» **Aplica lo leído**
1) Reproduce el fragmento del hilo del foro sobre la Raspberry Pi desde "La última mejora" hasta "clima muy cálido.", ambos incluidos.
2) En el hilo del foro sobre la Raspberry Pi, ¿qué temperatura máxima se alcanzó con el ventilador parado?
3) Retoma el hilo del foro sobre la Raspberry Pi y continúalo a partir de su última frase.

No es que un fusible no sea de ayuda, pero lamentablemente el tipo de circuito es muy sensible a cortocircuitos, por ende tendrias que colocar un fusible rápido, y asi y todo tampoco asegura que se ponga en corto algo, como el microprocesador, o el controlador de wifi/bluetooth, por ejemplo.

Si quieres puedes hacer una combinacion de fusible, pero tiene que ser el de corte rapido, junto con el zener que te mencione.
O si quieres limitar el consumo de los puertos, pero eso requiere modificacion del PCB en el peor de los casos (y creo que es multicapa, lo que complica aun mas la tarea)


----------



## LOBITO (Ago 18, 2019)

Daniel Lopes dijo:


> Hola a todos , lo fusible es sin dudas algun inprescindible cuando hay una bateria en lo circuito.



Entiendo.
Es fusible es por la baterías/s.

Gracias.

La última mejora que quería hacerle al raspberry pi es colocar un ventilador/es con un pequeño interruptor.

El 99% de la gente utiliza un ventilador simple.
Supongo que los ventiladores dobles estarán pensados para un uso muy (extremadamente) intensivo y/o un clima muy cálido.
Con respecto a colocar un interruptor creo que no habrá ningún problema.

¿Opiniones al respecto?


----------



## Scooter (Ago 18, 2019)

Yo tengo dos r π 2 y una 4
Las 2 no se calientan, la 4 es un desacato, le he puesto un radiador reciclado y el ventilador de una gráfica. Estoy esperando ya carcasa de aluminio de dos ventiladores.

El ventilador que tengo es de 12V pero va a 5V


Pruebas :
Ventilador a 12V max 49°C
Ventilador a 5V max 54°C
Ventilador parado max 64°C eso ya quema.

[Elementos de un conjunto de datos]
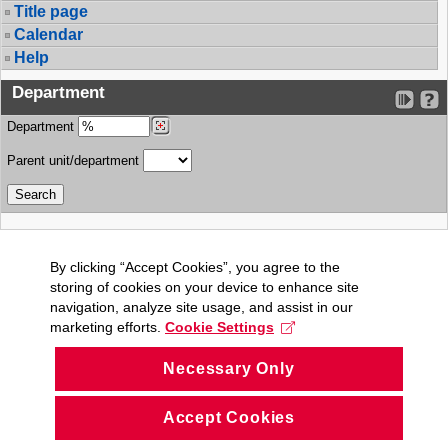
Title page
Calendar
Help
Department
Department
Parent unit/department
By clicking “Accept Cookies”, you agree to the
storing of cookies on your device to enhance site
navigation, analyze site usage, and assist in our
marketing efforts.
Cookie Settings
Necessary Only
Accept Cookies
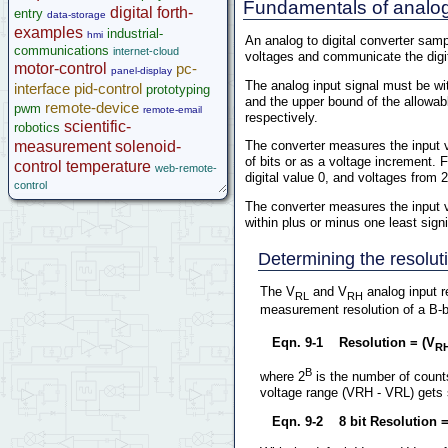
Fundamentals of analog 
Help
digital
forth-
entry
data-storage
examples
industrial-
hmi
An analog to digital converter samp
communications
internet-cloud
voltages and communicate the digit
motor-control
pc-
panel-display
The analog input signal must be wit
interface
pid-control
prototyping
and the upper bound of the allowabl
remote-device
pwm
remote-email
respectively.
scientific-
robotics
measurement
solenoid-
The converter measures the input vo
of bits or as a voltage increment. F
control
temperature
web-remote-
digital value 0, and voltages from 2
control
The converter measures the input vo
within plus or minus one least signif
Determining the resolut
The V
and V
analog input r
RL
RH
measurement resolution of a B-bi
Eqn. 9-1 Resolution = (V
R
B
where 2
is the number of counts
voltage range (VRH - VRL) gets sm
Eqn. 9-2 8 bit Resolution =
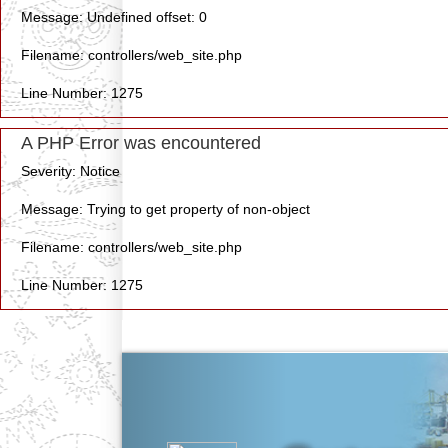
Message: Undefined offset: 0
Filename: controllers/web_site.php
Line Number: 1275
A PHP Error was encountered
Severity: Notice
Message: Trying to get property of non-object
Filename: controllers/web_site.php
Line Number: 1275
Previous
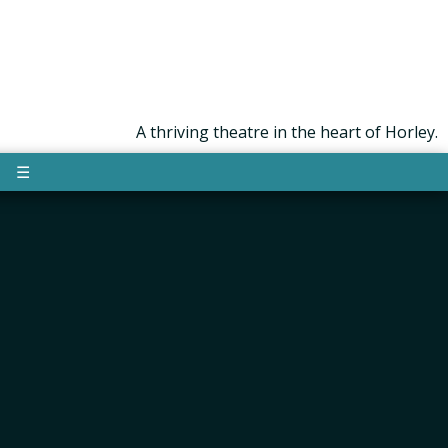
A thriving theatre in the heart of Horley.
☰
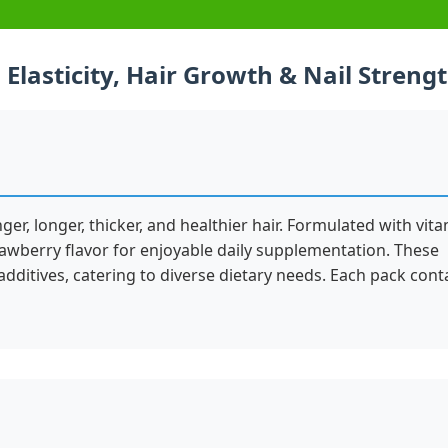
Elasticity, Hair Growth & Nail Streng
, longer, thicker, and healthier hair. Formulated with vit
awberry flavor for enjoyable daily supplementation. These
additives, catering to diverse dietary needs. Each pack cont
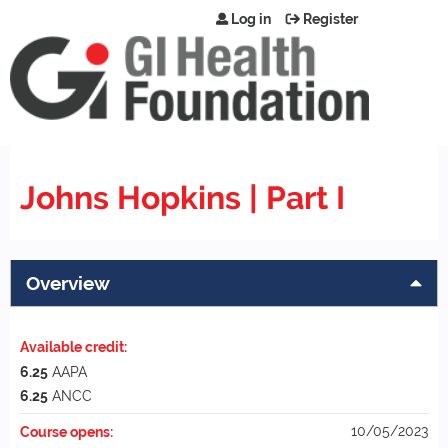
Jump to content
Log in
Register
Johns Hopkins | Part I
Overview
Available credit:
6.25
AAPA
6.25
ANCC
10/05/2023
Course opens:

» **Resultados del ejercicio**
1)
La última mejora que quería hacerle al raspberry pi es colocar un ventilador/es con un pequeño interruptor.

El 99% de la gente utiliza un ventilador simple.
Supongo que los ventiladores dobles estarán pensados para un uso muy (extremadamente) intensivo y/o un clima muy cálido.

2) 64°C.

3)
Estos días hace un calor tremendo, en la habitación estaba a unos 29°C y estaba en carga, reproduciendo dos vídeos de YouTube a la vez, CPU por encima del 50% todo el rato, en torno a un 65%

He pedido esta ya veremos:
https://banggood.app.link/4xRx2cOS0Y

De momento la tengo así:


----------



## LOBITO (Ago 18, 2019)

En mi caso concreto se trata de un Raspberry Pi 2 en el que (en principio) sólo voy a exprimir excel y poco más, pero no quiero quedarme demasiado justo.
La temperatura máxima del ambiente en la habitación que va a estar oscila entre 22º y 25º.
En teoría supongo que no haría falta ni siquiera ventilador, pero mañana podría necesitarlo.
El ventilador sería de 5 v.
Cooling Cooler Fan for Raspberry Pi Model B+ / Raspberry Pi 2/3 5V 0.2A New  | eBay




Scooter dijo:


> Las 2 no se calientan, la 4 es un desacato



¿Y eso que explicación tiene?


----------



## Scooter (Ago 19, 2019)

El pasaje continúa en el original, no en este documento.